Abbiamo infatti da una parte, in Italia, una situazione in cui, anche sotto la spinta di malintese ragioni sindacali, sono state disconosciute le ragioni di un lavoro, come quello a progetto, che poteva rappresentare, se correttamente inteso ed attuato, un utile accompagnamento, anche creativo, alle necessità dell’imprenditore. Invece la riforma francese, che pare attenta alla dimensione decentrata, presenta una sua interpretazione del contratto a progetto vista ancora nell’ottica del lavoro dipendente e delle necessarie tutele, però incentrata su un rapporto tra lavoro ed obiettivi che la stessa natura di lavoro dipendente rende più stretto e, negli auspici, più efficace.

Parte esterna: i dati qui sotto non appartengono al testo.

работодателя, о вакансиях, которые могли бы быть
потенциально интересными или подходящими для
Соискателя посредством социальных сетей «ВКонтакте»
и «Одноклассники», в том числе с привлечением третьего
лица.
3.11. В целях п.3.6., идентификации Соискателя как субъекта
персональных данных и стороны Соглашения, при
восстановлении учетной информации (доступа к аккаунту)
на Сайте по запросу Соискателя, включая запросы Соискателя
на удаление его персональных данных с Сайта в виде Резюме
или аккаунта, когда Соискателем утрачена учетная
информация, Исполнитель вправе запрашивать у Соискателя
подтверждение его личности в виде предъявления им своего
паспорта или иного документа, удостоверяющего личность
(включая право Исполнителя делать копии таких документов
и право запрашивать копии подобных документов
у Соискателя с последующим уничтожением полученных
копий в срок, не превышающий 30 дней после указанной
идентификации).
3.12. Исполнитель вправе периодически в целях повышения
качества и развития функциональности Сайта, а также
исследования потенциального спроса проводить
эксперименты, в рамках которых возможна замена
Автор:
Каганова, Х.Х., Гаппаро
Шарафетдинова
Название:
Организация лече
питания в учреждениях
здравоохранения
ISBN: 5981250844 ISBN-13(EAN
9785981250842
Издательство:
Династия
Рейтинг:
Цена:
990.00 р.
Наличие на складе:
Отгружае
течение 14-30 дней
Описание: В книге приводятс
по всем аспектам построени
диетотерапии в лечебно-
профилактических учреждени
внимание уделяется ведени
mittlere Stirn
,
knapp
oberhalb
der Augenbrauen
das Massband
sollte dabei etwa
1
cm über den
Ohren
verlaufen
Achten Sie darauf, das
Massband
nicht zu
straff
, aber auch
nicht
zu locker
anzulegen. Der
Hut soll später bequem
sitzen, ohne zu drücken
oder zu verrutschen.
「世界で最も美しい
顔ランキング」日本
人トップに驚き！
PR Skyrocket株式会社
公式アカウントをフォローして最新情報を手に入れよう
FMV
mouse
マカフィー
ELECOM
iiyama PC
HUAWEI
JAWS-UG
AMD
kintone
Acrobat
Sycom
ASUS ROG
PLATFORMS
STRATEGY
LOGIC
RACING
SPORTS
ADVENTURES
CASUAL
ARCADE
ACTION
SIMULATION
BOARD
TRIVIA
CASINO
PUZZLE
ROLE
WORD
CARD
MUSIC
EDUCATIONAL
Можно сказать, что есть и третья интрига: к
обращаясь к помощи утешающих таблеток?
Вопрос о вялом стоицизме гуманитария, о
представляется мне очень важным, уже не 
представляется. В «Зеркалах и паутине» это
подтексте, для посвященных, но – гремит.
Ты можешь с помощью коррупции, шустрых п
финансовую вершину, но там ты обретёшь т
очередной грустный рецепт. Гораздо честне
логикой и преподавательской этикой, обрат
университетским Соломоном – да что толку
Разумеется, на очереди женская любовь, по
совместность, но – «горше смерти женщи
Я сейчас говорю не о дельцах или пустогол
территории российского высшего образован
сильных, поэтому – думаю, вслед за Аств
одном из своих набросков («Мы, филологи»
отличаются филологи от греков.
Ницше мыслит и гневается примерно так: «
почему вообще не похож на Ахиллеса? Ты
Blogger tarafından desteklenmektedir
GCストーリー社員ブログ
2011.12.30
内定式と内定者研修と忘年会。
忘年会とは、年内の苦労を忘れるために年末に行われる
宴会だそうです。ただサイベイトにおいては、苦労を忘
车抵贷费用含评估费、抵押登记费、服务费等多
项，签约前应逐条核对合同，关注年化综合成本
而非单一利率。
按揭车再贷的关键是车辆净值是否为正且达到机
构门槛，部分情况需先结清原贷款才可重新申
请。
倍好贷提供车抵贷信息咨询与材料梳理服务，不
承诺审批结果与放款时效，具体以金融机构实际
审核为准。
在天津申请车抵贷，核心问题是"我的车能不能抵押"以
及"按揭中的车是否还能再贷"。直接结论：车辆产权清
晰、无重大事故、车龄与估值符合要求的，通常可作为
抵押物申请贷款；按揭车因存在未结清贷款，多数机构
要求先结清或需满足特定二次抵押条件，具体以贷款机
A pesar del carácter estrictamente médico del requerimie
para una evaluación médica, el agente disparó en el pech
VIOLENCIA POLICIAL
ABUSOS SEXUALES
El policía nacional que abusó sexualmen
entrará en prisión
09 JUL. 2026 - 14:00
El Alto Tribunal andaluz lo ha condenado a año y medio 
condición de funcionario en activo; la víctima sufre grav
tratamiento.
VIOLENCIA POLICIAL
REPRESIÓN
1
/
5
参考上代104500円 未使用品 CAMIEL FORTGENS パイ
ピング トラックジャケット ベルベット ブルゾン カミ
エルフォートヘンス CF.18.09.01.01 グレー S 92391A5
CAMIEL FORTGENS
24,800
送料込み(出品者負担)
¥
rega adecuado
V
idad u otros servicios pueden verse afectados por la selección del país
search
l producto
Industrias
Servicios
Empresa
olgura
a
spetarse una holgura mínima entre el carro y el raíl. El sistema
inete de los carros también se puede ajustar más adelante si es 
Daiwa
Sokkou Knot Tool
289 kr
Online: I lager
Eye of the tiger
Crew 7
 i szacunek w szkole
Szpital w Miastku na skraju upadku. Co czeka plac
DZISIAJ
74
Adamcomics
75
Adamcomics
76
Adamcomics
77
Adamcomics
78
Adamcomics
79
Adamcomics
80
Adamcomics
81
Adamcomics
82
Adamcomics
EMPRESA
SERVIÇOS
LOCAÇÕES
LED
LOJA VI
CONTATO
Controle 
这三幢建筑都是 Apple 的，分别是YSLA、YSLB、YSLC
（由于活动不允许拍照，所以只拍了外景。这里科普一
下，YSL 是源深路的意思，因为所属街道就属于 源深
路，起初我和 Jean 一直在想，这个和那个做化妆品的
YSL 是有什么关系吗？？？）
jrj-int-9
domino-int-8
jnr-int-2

Considerando anche come sia difficile definire la progettualità e renderla compatibile in toto con uno status di lavoro dipendente e perciò di subordinazione, la maggior parte dei commentatori d’Oltralpe nutre un certo scetticismo su un esito positivo di questo capitolo della riforma, ma anche sulla possibilità di una sua buona accoglienza nelle parti interessate, a meno che non abbia buon esito la scommessa generale dell’intera riforma, che è quello di spostare e articolare le relazioni industriali prevalentemente sul territorio.